» **Exercise**:
The pictures do not go in the copy. Reproduce the rest of the entries exactly.

» **Records for the task**:
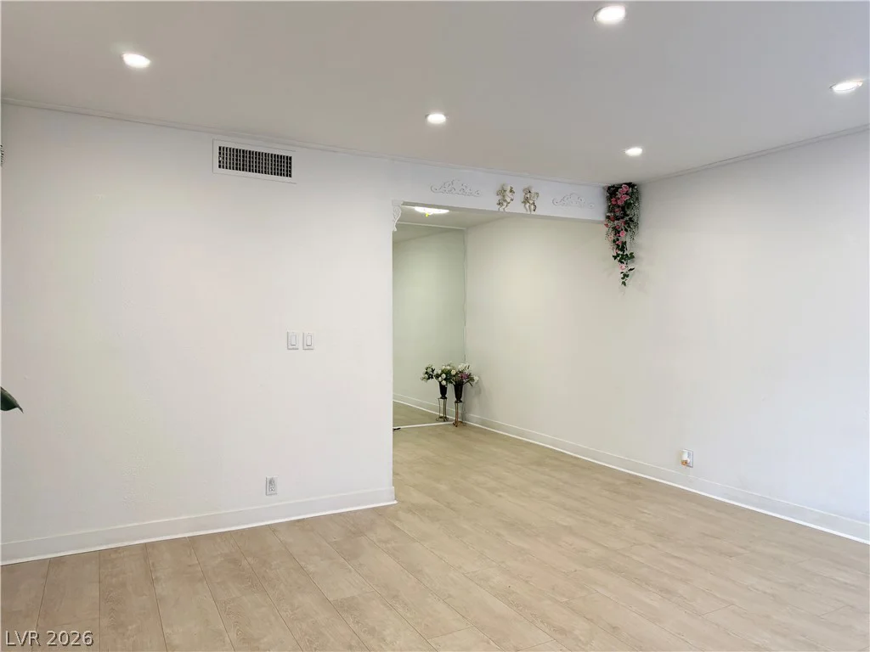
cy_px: 326
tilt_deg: -0.7
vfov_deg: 56.8
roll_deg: -0.8
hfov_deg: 71.6
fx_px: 603
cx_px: 435
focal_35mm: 24
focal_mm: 6.76
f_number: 1.78
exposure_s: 1/210
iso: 160
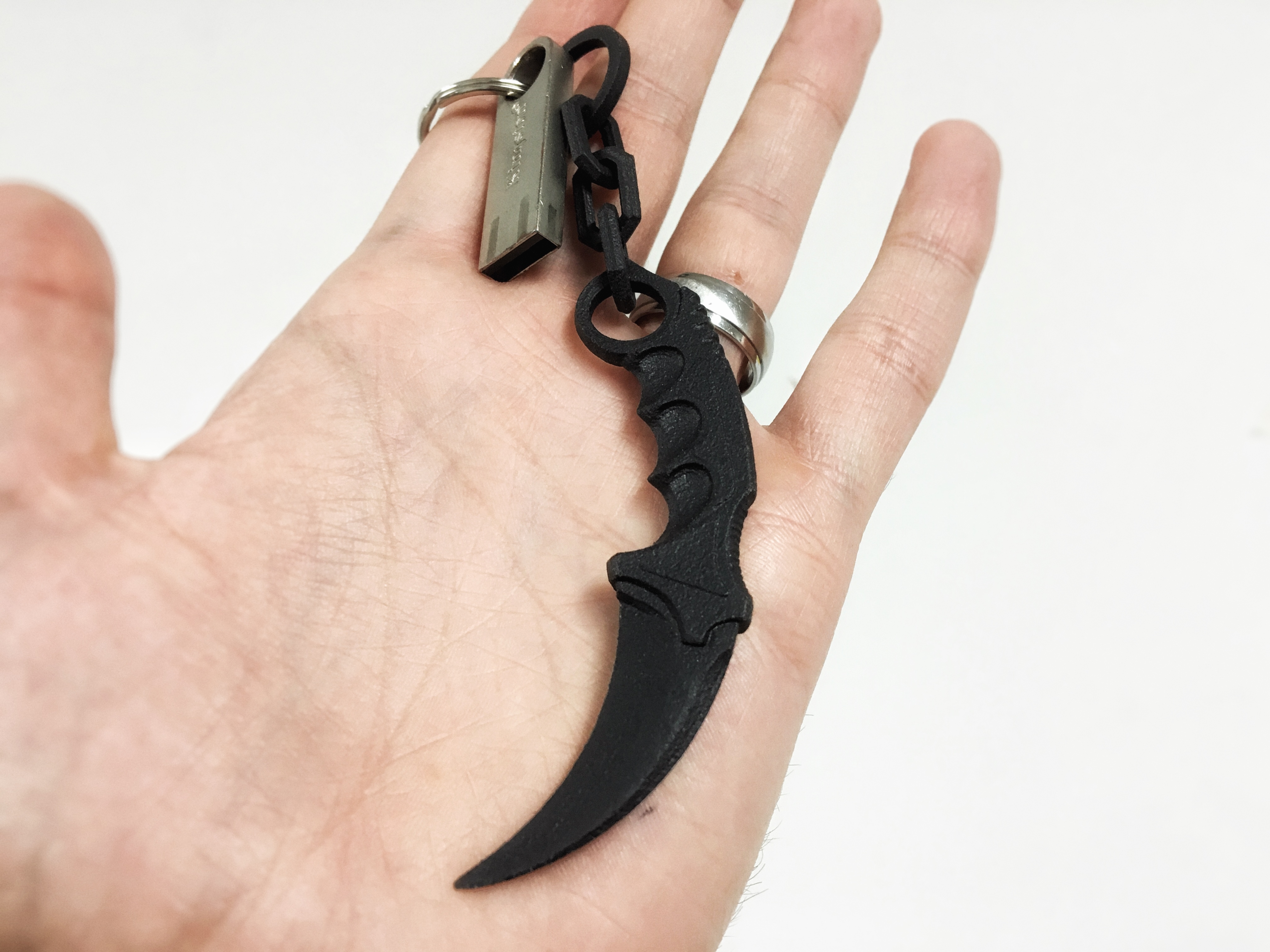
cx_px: 635
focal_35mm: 29
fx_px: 1064
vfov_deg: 48.2
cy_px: 476
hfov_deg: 61.7
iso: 100
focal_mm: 4.15
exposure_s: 1/33
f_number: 2.2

» **Answer to the problem**:
cy_px: 326
tilt_deg: -0.7
vfov_deg: 56.8
roll_deg: -0.8
hfov_deg: 71.6
fx_px: 603
cx_px: 435
focal_35mm: 24
focal_mm: 6.76
f_number: 1.78
exposure_s: 1/210
iso: 160
cx_px: 635
focal_35mm: 29
fx_px: 1064
vfov_deg: 48.2
cy_px: 476
hfov_deg: 61.7
iso: 100
focal_mm: 4.15
exposure_s: 1/33
f_number: 2.2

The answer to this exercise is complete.